*** Opening of RECORDS PROVIDED ***
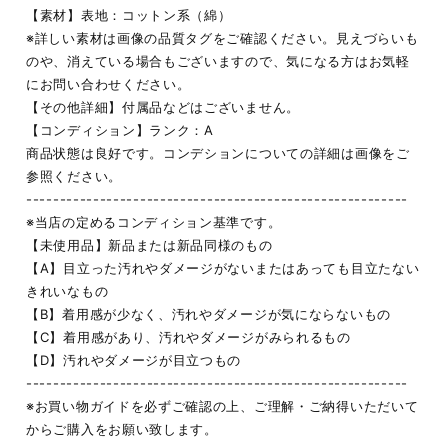
【素材】表地：コットン系（綿）
※詳しい素材は画像の品質タグをご確認ください。見えづらいも
のや、消えている場合もございますので、気になる方はお気軽
にお問い合わせください。
【その他詳細】付属品などはございません。
【コンディション】ランク：A
商品状態は良好です。コンデションについての詳細は画像をご
参照ください。
---------------------------------------------------------
※当店の定めるコンディション基準です。
【未使用品】新品または新品同様のもの
【A】目立った汚れやダメージがないまたはあっても目立たない
きれいなもの
【B】着用感が少なく、汚れやダメージが気にならないもの
【C】着用感があり、汚れやダメージがみられるもの
【D】汚れやダメージが目立つもの
---------------------------------------------------------
※お買い物ガイドを必ずご確認の上、ご理解・ご納得いただいて
からご購入をお願い致します。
*** Close of RECORDS PROVIDED ***
The records above, minus their pictures, are to be returned word for word.

【素材】表地：コットン系（綿）
※詳しい素材は画像の品質タグをご確認ください。見えづらいも
のや、消えている場合もございますので、気になる方はお気軽
にお問い合わせください。
【その他詳細】付属品などはございません。
【コンディション】ランク：A
商品状態は良好です。コンデションについての詳細は画像をご
参照ください。
---------------------------------------------------------
※当店の定めるコンディション基準です。
【未使用品】新品または新品同様のもの
【A】目立った汚れやダメージがないまたはあっても目立たない
きれいなもの
【B】着用感が少なく、汚れやダメージが気にならないもの
【C】着用感があり、汚れやダメージがみられるもの
【D】汚れやダメージが目立つもの
---------------------------------------------------------
※お買い物ガイドを必ずご確認の上、ご理解・ご納得いただいて
からご購入をお願い致します。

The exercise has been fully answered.